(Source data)
━━━━━━━━━━━━━━━━

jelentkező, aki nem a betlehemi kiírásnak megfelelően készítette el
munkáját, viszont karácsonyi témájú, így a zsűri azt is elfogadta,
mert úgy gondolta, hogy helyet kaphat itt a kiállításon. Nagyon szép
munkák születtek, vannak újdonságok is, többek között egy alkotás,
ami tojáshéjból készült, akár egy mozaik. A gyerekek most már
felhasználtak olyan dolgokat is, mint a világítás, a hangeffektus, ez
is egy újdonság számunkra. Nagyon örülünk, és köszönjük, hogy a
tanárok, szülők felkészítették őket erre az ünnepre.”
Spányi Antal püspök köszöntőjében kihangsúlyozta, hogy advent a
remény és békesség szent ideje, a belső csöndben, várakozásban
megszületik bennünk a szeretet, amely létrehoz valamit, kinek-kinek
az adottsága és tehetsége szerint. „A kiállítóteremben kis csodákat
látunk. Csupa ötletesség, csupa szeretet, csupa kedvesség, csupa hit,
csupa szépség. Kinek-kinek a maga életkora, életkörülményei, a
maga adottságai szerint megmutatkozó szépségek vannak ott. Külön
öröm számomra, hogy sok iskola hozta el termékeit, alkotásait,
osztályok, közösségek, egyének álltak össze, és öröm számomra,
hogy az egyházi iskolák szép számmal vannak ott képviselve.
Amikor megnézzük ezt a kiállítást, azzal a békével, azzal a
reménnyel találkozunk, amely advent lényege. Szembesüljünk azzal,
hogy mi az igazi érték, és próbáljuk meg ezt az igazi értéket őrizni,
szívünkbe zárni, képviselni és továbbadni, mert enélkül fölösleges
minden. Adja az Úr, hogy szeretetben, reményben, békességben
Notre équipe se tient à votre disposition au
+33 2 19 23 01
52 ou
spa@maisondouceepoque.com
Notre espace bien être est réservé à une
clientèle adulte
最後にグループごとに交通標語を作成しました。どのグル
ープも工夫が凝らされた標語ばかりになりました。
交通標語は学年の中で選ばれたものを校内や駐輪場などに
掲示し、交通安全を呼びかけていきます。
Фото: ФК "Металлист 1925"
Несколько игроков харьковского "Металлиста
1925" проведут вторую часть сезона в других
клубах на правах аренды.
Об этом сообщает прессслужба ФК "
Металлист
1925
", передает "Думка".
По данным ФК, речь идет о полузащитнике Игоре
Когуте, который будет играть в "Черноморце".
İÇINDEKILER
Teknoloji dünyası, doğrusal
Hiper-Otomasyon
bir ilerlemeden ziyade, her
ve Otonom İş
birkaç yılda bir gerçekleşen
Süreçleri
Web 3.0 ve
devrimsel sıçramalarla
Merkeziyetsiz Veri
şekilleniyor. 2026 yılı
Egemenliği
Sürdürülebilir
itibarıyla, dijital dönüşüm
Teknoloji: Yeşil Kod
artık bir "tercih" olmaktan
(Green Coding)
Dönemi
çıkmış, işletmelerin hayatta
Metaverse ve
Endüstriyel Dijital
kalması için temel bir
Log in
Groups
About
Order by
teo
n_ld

━━━━━━━━━━━━━━━━

**Work to be completed:**
Can you render each line of the source data above as a Markdown table with the columns n (its row number) and Line, leaving out any blank lines?

**Response to the exercise:**
| n | Line |
|---|---|
| 1 | jelentkező, aki nem a betlehemi kiírásnak megfelelően készítette el |
| 2 | munkáját, viszont karácsonyi témájú, így a zsűri azt is elfogadta, |
| 3 | mert úgy gondolta, hogy helyet kaphat itt a kiállításon. Nagyon szép |
| 4 | munkák születtek, vannak újdonságok is, többek között egy alkotás, |
| 5 | ami tojáshéjból készült, akár egy mozaik. A gyerekek most már |
| 6 | felhasználtak olyan dolgokat is, mint a világítás, a hangeffektus, ez |
| 7 | is egy újdonság számunkra. Nagyon örülünk, és köszönjük, hogy a |
| 8 | tanárok, szülők felkészítették őket erre az ünnepre.” |
| 9 | Spányi Antal püspök köszöntőjében kihangsúlyozta, hogy advent a |
| 10 | remény és békesség szent ideje, a belső csöndben, várakozásban |
| 11 | megszületik bennünk a szeretet, amely létrehoz valamit, kinek-kinek |
| 12 | az adottsága és tehetsége szerint. „A kiállítóteremben kis csodákat |
| 13 | látunk. Csupa ötletesség, csupa szeretet, csupa kedvesség, csupa hit, |
| 14 | csupa szépség. Kinek-kinek a maga életkora, életkörülményei, a |
| 15 | maga adottságai szerint megmutatkozó szépségek vannak ott. Külön |
| 16 | öröm számomra, hogy sok iskola hozta el termékeit, alkotásait, |
| 17 | osztályok, közösségek, egyének álltak össze, és öröm számomra, |
| 18 | hogy az egyházi iskolák szép számmal vannak ott képviselve. |
| 19 | Amikor megnézzük ezt a kiállítást, azzal a békével, azzal a |
| 20 | reménnyel találkozunk, amely advent lényege. Szembesüljünk azzal, |
| 21 | hogy mi az igazi érték, és próbáljuk meg ezt az igazi értéket őrizni, |
| 22 | szívünkbe zárni, képviselni és továbbadni, mert enélkül fölösleges |
| 23 | minden. Adja az Úr, hogy szeretetben, reményben, békességben |
| 24 | Notre équipe se tient à votre disposition au |
| 25 | +33 2 19 23 01 |
| 26 | 52 ou |
| 27 | spa@maisondouceepoque.com |
| 28 | Notre espace bien être est réservé à une |
| 29 | clientèle adulte |
| 30 | 最後にグループごとに交通標語を作成しました。どのグル |
| 31 | ープも工夫が凝らされた標語ばかりになりました。 |
| 32 | 交通標語は学年の中で選ばれたものを校内や駐輪場などに |
| 33 | 掲示し、交通安全を呼びかけていきます。 |
| 34 | Фото: ФК "Металлист 1925" |
| 35 | Несколько игроков харьковского "Металлиста |
| 36 | 1925" проведут вторую часть сезона в других |
| 37 | клубах на правах аренды. |
| 38 | Об этом сообщает прессслужба ФК " |
| 39 | Металлист |
| 40 | 1925 |
| 41 | ", передает "Думка". |
| 42 | По данным ФК, речь идет о полузащитнике Игоре |
| 43 | Когуте, который будет играть в "Черноморце". |
| 44 | İÇINDEKILER |
| 45 | Teknoloji dünyası, doğrusal |
| 46 | Hiper-Otomasyon |
| 47 | bir ilerlemeden ziyade, her |
| 48 | ve Otonom İş |
| 49 | birkaç yılda bir gerçekleşen |
| 50 | Süreçleri |
| 51 | Web 3.0 ve |
| 52 | devrimsel sıçramalarla |
| 53 | Merkeziyetsiz Veri |
| 54 | şekilleniyor. 2026 yılı |
| 55 | Egemenliği |
| 56 | Sürdürülebilir |
| 57 | itibarıyla, dijital dönüşüm |
| 58 | Teknoloji: Yeşil Kod |
| 59 | artık bir "tercih" olmaktan |
| 60 | (Green Coding) |
| 61 | Dönemi |
| 62 | çıkmış, işletmelerin hayatta |
| 63 | Metaverse ve |
| 64 | Endüstriyel Dijital |
| 65 | kalması için temel bir |
| 66 | Log in |
| 67 | Groups |
| 68 | About |
| 69 | Order by |
| 70 | teo |
| 71 | n_ld |